# PHP rename not working



## DrP (Jul 23, 2005)

I am trying to rename a variable on the third line, below:

$testname1 = $newfilename;
$testname2 = $ImageName;
rename($ImageName, $newfilename);
$testname3 = $ImageName;

However, it isn't happening! To test it I am doing this:

<?php echo $testname1 ?>

<?php echo $testname2 ?>

<?php echo $testname3 ?>

If it was working then $testname 3 should be tha same as $testname1.
But it isn't! It's the same as $testname2, which means it hasn't been renamed!
What is going on? What have I not done here? I've spent ages looking at this and as far as I can see my code is fine.
Please...


----------



## covert215 (Apr 22, 2006)

Lets trace your logic using numbers instead of variables. Say $newfilename is 1 and $ImageName is 2.

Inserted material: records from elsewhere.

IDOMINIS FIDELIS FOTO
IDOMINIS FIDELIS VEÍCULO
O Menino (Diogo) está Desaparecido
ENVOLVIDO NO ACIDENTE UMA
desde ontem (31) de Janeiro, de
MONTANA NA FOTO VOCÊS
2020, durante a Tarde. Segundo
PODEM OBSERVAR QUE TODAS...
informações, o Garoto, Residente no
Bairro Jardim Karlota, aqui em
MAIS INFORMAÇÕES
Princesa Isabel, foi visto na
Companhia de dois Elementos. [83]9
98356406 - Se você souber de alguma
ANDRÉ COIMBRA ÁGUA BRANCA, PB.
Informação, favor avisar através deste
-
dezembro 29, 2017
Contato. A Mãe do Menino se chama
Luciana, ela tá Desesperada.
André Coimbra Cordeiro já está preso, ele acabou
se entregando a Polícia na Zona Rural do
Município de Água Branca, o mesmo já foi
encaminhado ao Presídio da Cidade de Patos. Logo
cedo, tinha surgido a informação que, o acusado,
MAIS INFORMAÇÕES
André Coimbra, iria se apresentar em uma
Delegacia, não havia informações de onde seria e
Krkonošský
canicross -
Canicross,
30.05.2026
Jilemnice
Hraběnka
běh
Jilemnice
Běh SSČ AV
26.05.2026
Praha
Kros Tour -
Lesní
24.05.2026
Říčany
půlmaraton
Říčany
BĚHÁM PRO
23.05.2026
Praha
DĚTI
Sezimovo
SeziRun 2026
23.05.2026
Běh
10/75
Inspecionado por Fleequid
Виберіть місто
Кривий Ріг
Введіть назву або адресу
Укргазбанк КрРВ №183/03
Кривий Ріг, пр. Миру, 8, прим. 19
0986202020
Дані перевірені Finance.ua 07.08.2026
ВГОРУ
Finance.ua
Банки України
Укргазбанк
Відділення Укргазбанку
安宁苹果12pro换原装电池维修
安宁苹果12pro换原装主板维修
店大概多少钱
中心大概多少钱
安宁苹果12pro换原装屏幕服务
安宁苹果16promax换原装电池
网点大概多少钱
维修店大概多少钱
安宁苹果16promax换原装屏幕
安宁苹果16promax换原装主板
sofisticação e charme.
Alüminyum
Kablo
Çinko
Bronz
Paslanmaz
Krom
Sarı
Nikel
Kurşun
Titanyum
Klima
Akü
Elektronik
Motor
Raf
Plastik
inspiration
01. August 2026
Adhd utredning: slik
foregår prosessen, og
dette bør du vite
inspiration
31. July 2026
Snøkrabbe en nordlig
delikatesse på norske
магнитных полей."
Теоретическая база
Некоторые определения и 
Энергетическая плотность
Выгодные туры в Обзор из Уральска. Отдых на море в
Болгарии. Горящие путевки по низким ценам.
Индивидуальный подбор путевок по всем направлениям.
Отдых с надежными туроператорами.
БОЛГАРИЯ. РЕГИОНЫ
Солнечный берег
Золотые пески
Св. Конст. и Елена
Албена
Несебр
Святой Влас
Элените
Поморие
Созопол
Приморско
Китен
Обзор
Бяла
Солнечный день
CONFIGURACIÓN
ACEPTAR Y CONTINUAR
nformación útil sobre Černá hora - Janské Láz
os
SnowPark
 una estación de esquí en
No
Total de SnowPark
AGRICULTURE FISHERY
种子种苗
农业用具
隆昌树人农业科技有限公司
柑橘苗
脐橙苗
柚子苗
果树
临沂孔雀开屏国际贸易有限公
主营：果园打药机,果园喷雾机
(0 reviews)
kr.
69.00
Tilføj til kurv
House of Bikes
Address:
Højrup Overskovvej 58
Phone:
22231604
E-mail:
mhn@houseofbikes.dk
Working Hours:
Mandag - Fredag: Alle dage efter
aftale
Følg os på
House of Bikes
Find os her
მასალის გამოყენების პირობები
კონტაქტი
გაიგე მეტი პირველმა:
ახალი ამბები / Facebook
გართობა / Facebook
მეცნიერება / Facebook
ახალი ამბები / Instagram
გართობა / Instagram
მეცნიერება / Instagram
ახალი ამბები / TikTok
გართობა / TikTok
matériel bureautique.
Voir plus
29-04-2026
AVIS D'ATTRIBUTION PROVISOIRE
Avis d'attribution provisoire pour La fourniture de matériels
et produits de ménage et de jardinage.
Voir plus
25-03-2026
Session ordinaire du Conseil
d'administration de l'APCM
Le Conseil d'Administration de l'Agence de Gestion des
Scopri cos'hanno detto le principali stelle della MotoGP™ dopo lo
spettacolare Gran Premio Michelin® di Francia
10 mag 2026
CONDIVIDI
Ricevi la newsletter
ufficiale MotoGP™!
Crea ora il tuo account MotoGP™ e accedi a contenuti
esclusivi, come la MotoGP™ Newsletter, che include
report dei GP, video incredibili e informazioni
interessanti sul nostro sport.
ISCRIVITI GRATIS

$testname1 is assigned the value of 1.
$testname2 is assigned the value of 2.
$ImageName is renamed as $newfilename, which duplicates the variable $ImageName and makes $newfilename equal to 2.
$testname3 is assigned the value of 2.

It worked properly.


----------



## brendandonhu (Jul 8, 2002)

rename() does not change the value of any variable, it only renames the file.


----------



## DrP (Jul 23, 2005)

Thanks for that. I'd been trying to follow a book and it was obviously getting late. That and the fact the book is so poorly written.
Covert215: Even though we now know rename doesn't change the value of variables, if it did, where'd you get the duplicate from, anyway?
Thanks again,


----------